Ah, yes, of course. The real threat to biodiversity and conservation are those very same people who say there’s a threat to biodiversity and conservation.
Consider this, from the CO2 Coalition’s website (“Clearing the PR pollution that clouds climate science”), under the heading ‘CO2 Fundamentals,’ “The debate about global warming and climate change has shifted from genuine scientific exploration to a campaign demonizing CO2. The use of energy, the primary source of C)2 emission, have [sic] played an existential role in the economic progress and improved standard of living that has been experience in many nations since the Industrial Revolution.”
The CO2 Coalition’s stated aim is to “demonstrate with science based facts” the idea that CO2 is a nutrient that is essential to life. “CO2 at current levels and higher enables plants, trees and crops to grow faster and more efficiently. It is essential for life.

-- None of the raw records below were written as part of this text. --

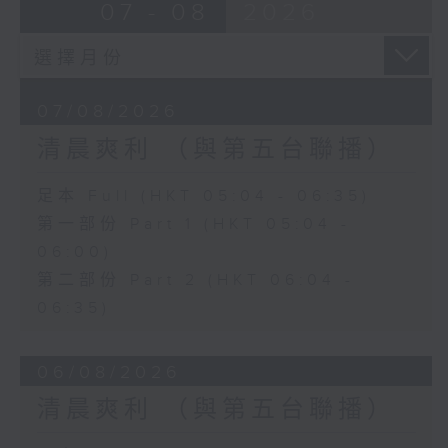
07 - 08
2026
07/08/2026
清晨爽利 （與第五台聯播）
足本 Full (HKT 05:04 - 06:35)
第一部份 Part 1 (HKT 05:04 -
06:00)
第二部份 Part 2 (HKT 06:04 -
06:35)
06/08/2026
清晨爽利 （與第五台聯播）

“Just as we require oxygen for life, our economy requires energy, often described as the oxygen or lifeblood of the economy. Energy must be abundant, reliable, and reasonably priced for an economy to achieve robust and sustained growth.”
Not to be outdone, the — erm, how to put this politely — right-leaning website Breitbart weighed in with its own contribution: “The two biggest human threats to wildlife in the last century have been a) Communists and b) Environmentalists.”
Wind farms kill birds!
Not ostriches, though, as they don’t fly.
“Obviously, just as with climate denial,” Revelator editor John R. Platt posted at the time, “the more you deny that extinctions happen or that they’re a problem, the more you can drill, blast, pave, extract or eliminate — all so you can remove any barriers to your ‘freedom’ and make as much money as you want.”
Never mind the real extinction crisis that’s already affecting species around the globe, everything from polar bears to Sumatran tigers, that type of mindset is what really needs to go extinct.
Meanwhile, on the subject of climate change and Chinese hoaxes, Italy is about to declare a state of emergency in Venice after the city was engulfed by 1.87m (6ft) high water levels, flooding its historic basilica and cutting power to homes, in just the past 36 hours. More than 80% of the city, a UNESCO World Heritage Site, was under water when the tides were at their highest.
That’s some hoax.
This latest acqua alta (high water) tide is the second highest since official records began in 1923. The highest, 1.94m, happened in 1966, more than 40 years ago. Climate scientists tend to look at patterns over a period of time, though, rather than one-off events. Of the 10 highest tides recorded since 1923, five have occurred in the past 20 years, and the most recent before this week was just last year. The increasing frequency of unusually high tides is of obvious concern, whether you assume the ostrich position or not.
Sea levels are rising — that fact is undeniable — and coastal cities are particularly vulnerable to their effects. Even in China. Hoax or no hoax.